Clemens has pitched for 23 years. He has won 341 games, struck out 4,506 batters and taken home seven Cy Young Awards. A compelling case can be made for him as the best pitcher in history, though he didn't exactly look it Thursday.

His first pitch, a fastball strike to Twins leadoff hitter Luis Castillo, registered at 91 mph. The crowd let forth a wail, much as it did for practically every breath Clemens took. He worked out of an error he committed on a Castillo comebacker with a double play and finished a 12-pitch inning by striking out Joe Mauer, baseball's leading hitter, on a split-finger fastball.

Clemens bounded off the field. He looked 23 if not for the gritting of his teeth.

"I can imagine it hurts. I'm glad I was managing [at 43]," Astros manager Phil Garner said. "I retired at 39, and any given day I thought I could play. But I couldn't play two days in a row. I see you can do it as a reliever. If you're pitching one batter, that's realistic. If you're a starter, that's tough to do, to push through the routines and workouts. You just don't bounce back as quick."

Two hitters got on in the second inning against Clemens, and he stranded them with a 93-mph fastball Jason Bartlett swung through – the hardest pitch Clemens threw all night.
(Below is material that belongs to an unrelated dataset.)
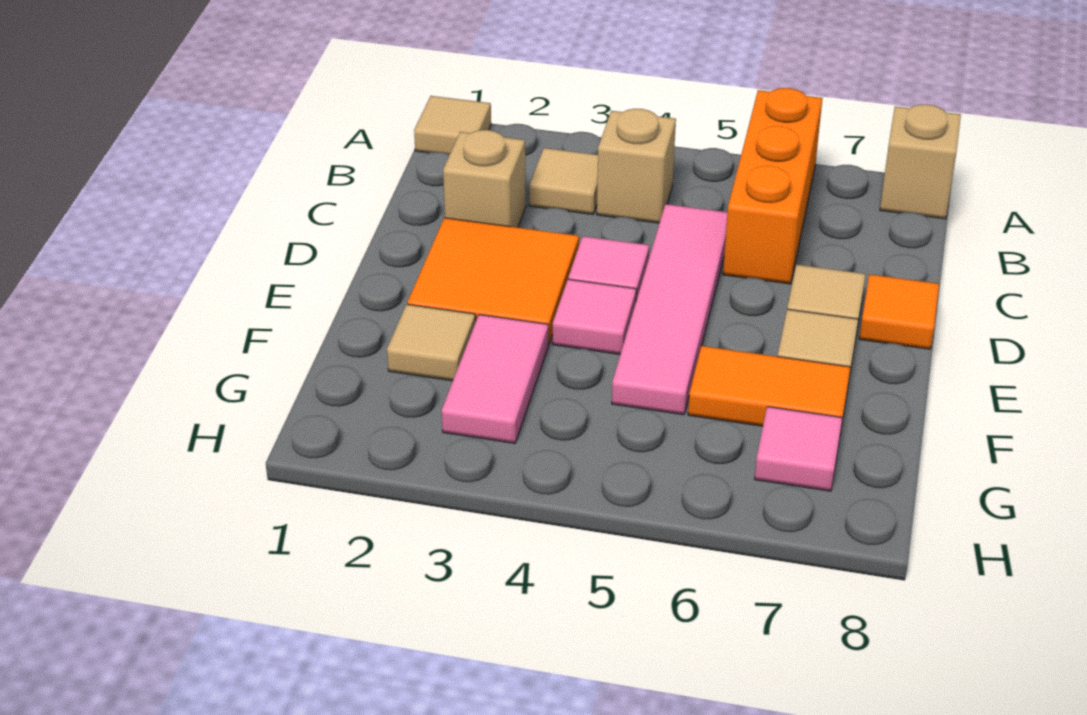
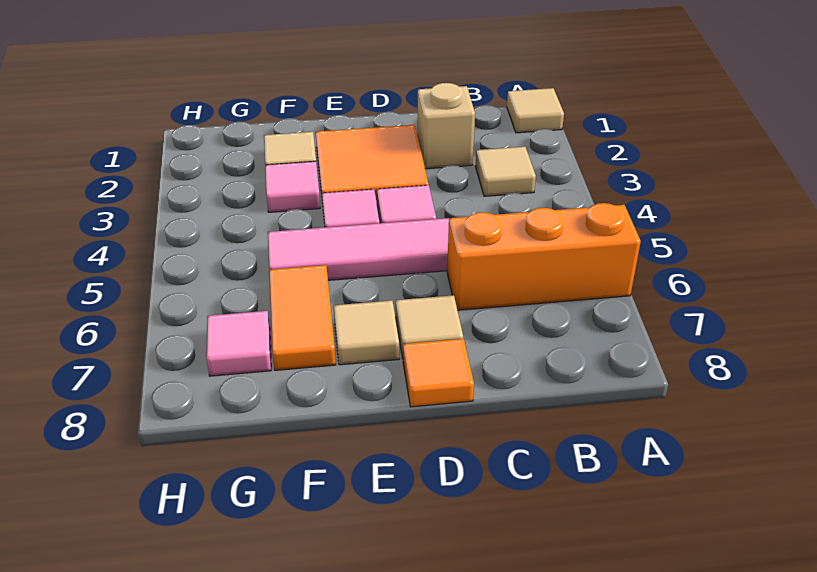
tan 1x1 brick [880,104,961,219] -> none
tan 1x1 brick [597,109,676,223] -> none
pink 1x2 tile [442,315,548,443] -> pink 1x1 tile [265,161,320,212]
While his teammates still call him "Rocket," Clemens isn't the pitcher who struck out 20 in one game as a 23-year-old. He might touch 94 or 95 mph if he regains all the strength in his legs, and no longer is that a given. Clemens wins on guile, and in the third inning, it foundered.

By the time the half-inning ended, Clemens had thrown 38 pitches, yielded three hits, walked one and given up two runs. He didn't bound to the dugout. He walked. He looked 43.

For the rest of the season – and the rest of his career, however long that lasts – Clemens will face small tasks grown large because of his age. How does he recover from bad innings? How does he compensate when he has trouble locating his fastball, as he did Thursday, or when his splitter won't dive? How does he succeed not only because of who he is but in spite of it?

Twins manager Ron Gardenhire spent parts of five seasons with the New York Mets and started managing before he hit 30. He contemplated the idea of succeeding professionally at 43 years old and said, "Yeah. In a 40-and-over league."

Even with more 40-year-olds in baseball than ever, the standard for Clemens sits a level above. Last year, he posted a 1.87 earned-run average, the best of his career. It seems almost immaterial that on Thursday he opposed someone almost half his age, the Twins' magnificent 22-year-old left-hander Francisco Liriano, a future Cy Young winner who stifled the Astros.

Clemens was expected to win, just as he's expected to energize Houston, just as he's expected to practically save lives, which he may very well do with a $3 million donation to Memorial Hermann Hospital.

Partly because Clemens expects these things of himself. He's 43, and he still wants to conquer the world.

"I know two things," Astros catcher Brad Ausmus said. "When I'm 43, I won't be playing baseball. And I won't be catching Roger Clemens."

Ausmus would not promise that when he's 43, in six years, Clemens won't still be pitching.

"I've got kids half my age putting their nose on the outside corner," Clemens said. "But that's how it is. Take a couple Advil and go get 'em."

Anything to ensure the big middle-aged man that could still can.